In an effort to prepare themselves for the world of the future, and not lose their throne as the largest online payment processor globally, Paypal has launched their very own stablecoin, $PYUSD – a positive sign for Web3 adoption. Here are some key highlights to note:

    • The stablecoin is backed by USD deposits, short-term U.S. Treasuries and similar cash equivalents.
    • $PYUSD was issued on Ethereum, and many are expecting the stablecoin to launch on other networks in the future. An analyst at Bloomberg Intelligence postulates that this may have a positive effect on both users/addresses for the network, and ETH itself.
  • The stablecoin has an ‘assetProtection’ measure that allows Paypal to wipe one’s balance. Many in the crypto community have expressed their contempt about this matter – however, it is important to note that USDC and USDT do have such measures as well, as required by AML regulations.
  • Paypal also launched their Cryptocurrencies Hub, allowing users to hold, buy, sell, receive and send various cryptocurrencies. They will also be able to utilize proceeds from token selling to make payments via Paypal. The custody, trading and transfer services are to be performed by Paxos thus far.
  • The payments firm has also launched a new fiat on-ramp for US users, in partnership with Ledger, allowing crypto purchases through Paypal to be automatically sent to users’ Ledger wallets.

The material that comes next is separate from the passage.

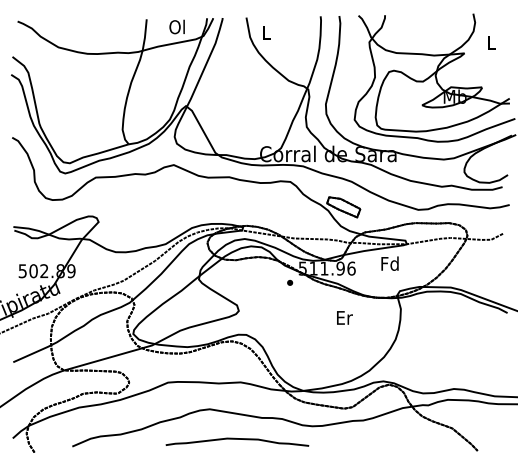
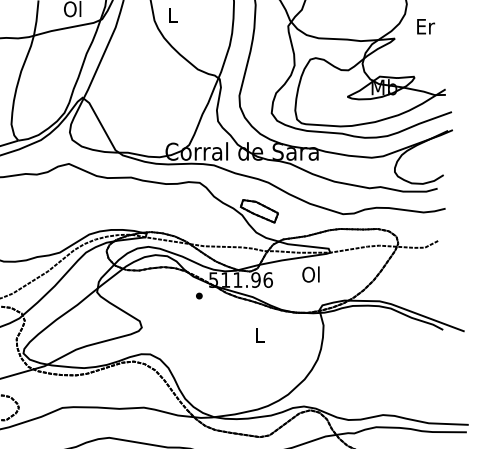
text: (492, 42) -> (426, 26), L -> Er
text: (389, 263) -> (310, 274), Fd -> Ol
text: (344, 317) -> (260, 334), Er -> L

A move like this by Paypal could potentially facilitate online retail users’ interest into crypto and blockchain, and perhaps usher in mainstream adoption of digital assets on traditional Web2 platforms and marketplaces.

Monetary Authority of Singapore (MAS) releases Stablecoin Regulatory Framework 

On 15 August, the MAS released its Stablecoin Regulatory Framework, citing key requirements for the eligibility for issuers to submit their application to potentially get their stablecoin recognized as an “MAS-regulated stablecoin”. The framework is expected to take effect in 1H 2024. Here is a summary of the requirements:

Stablecoin issuers who fail to meet these requirements will be subject to penalties and fines, although these penalties have not been finalized.

The purpose of applying in hopes of being recognized as a regulated stablecoin in the eyes of the MAS are primarily ‘to make early preparations for compliance’,  serve as a ‘credible digital medium of exchange’ and as a ‘bridge between the fiat and digital asset ecosystems’. 

Thus far, USD-denominated stablecoins dominate in terms of market cap and trading volume, mostly due to the fact that most trading firms and individuals are totally fine settling transactions in USD, be it in CeFi or in DeFi. 

Nevertheless, we believe that more moves like this by regulators, would increase market caps and trading volume of non-USD denominated stablecoins by institutions and perhaps individuals as well, if DeFi protocols become locally regulated.